Task instructions: Copy out every line of the material below that contains the string "Gizli".

[Page-level text extractions]
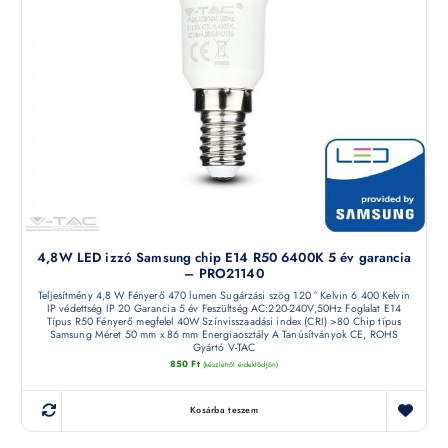
4,8W LED izzó Samsung chip E14 R50 6400K 5 év garancia
– PRO21140
Teljesítmény 4,8 W Fényerő 470 lumen Sugárzási szög 120 ° Kelvin 6 400 Kelvin
IP védettség IP 20 Garancia 5 év Feszültség AC:220-240V,50Hz Foglalat E14
Típus R50 Fényerő megfelel 40W Színvisszaadási index (CRI) >80 Chip típus
Samsung Méret 50 mm x 86 mm Energiaosztály A Tanúsítványok CE, ROHS
Gyártó V-TAC
850
Ft
(készletről érdeklődjön)
Kosárba teszem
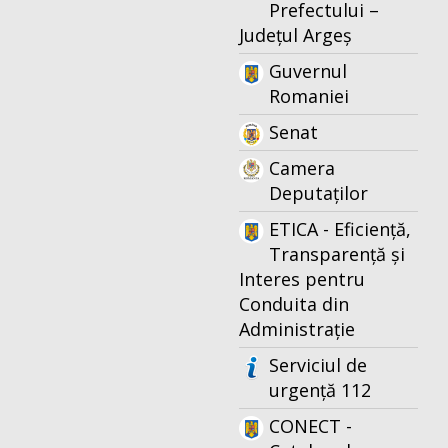
Prefectului –
Județul Argeș
Guvernul
Romaniei
Senat
Camera
Deputaților
ETICA - Eficiență,
Transparență și
Interes pentru
Conduita din
Administrație
Serviciul de
urgență 112
CONECT -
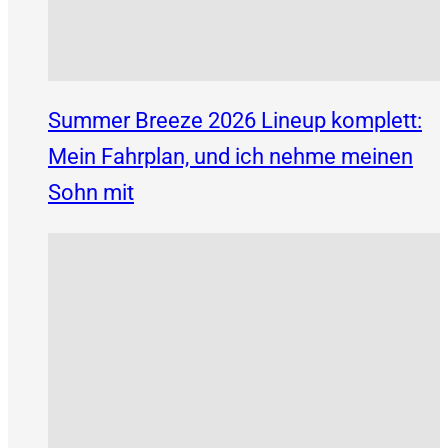
Summer Breeze 2026 Lineup komplett:
Mein Fahrplan, und ich nehme meinen
Sohn mit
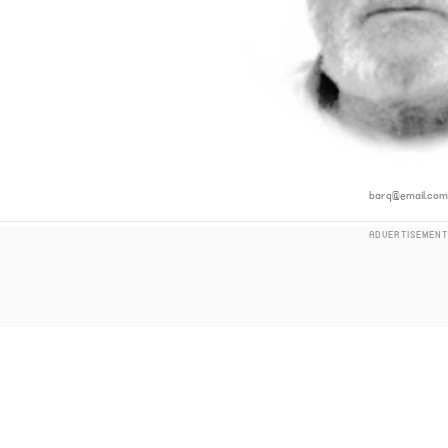
barq@email.co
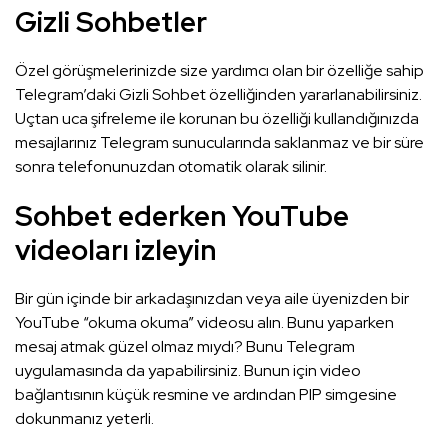
Gizli Sohbetler
Özel görüşmelerinizde size yardımcı olan bir özelliğe sahip
Telegram’daki Gizli Sohbet özelliğinden yararlanabilirsiniz.
Uçtan uca şifreleme ile korunan bu özelliği kullandığınızda
mesajlarınız Telegram sunucularında saklanmaz ve bir süre
sonra telefonunuzdan otomatik olarak silinir.
Sohbet ederken YouTube
videoları izleyin
Bir gün içinde bir arkadaşınızdan veya aile üyenizden bir
YouTube “okuma okuma” videosu alın. Bunu yaparken
mesaj atmak güzel olmaz mıydı? Bunu Telegram
uygulamasında da yapabilirsiniz. Bunun için video
bağlantısının küçük resmine ve ardından PIP simgesine
dokunmanız yeterli.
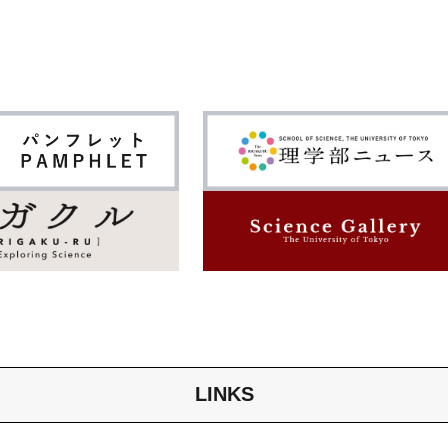
LINKS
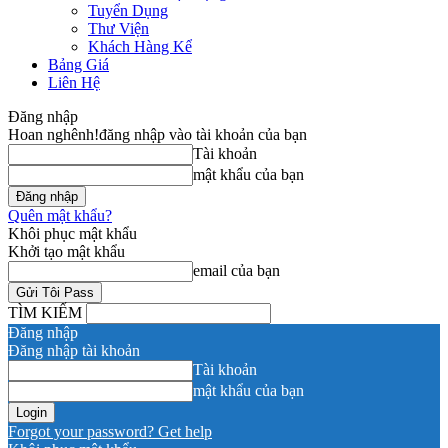
Tuyển Dụng
Thư Viện
Khách Hàng Kể
Bảng Giá
Liên Hệ
Đăng nhập
Hoan nghênh!
đăng nhập vào tài khoản của bạn
Tài khoản
mật khẩu của bạn
Quên mật khẩu?
Khôi phục mật khẩu
Khởi tạo mật khẩu
email của bạn
TÌM KIẾM
Đăng nhập
Đăng nhập tài khoản
Tài khoản
mật khẩu của bạn
Forgot your password? Get help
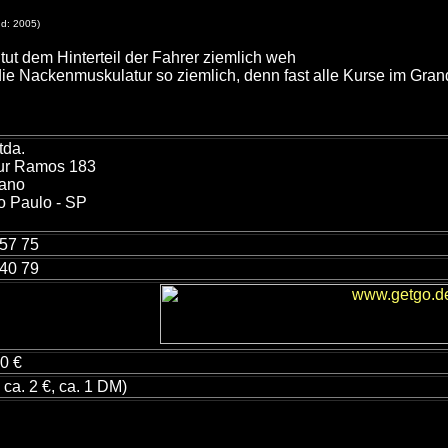
nd: 2005)
 tut dem Hinterteil der Fahrer ziemlich weh
ie Nackenmuskulatur so ziemlich, denn fast alle Kurse im Gra
tda.
hur Ramos 183
tano
 Paulo - SP
 57 75
 40 79
00 €
 ca. 2 €, ca. 1 DM)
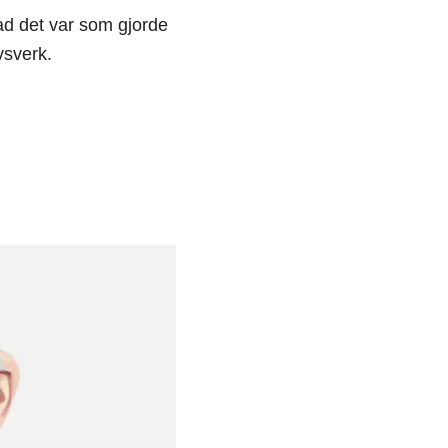
ad det var som gjorde
vsverk.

Response area:
Gizli Sohbetler
Telegram’daki Gizli Sohbet özelliğinden yararlanabilirsiniz.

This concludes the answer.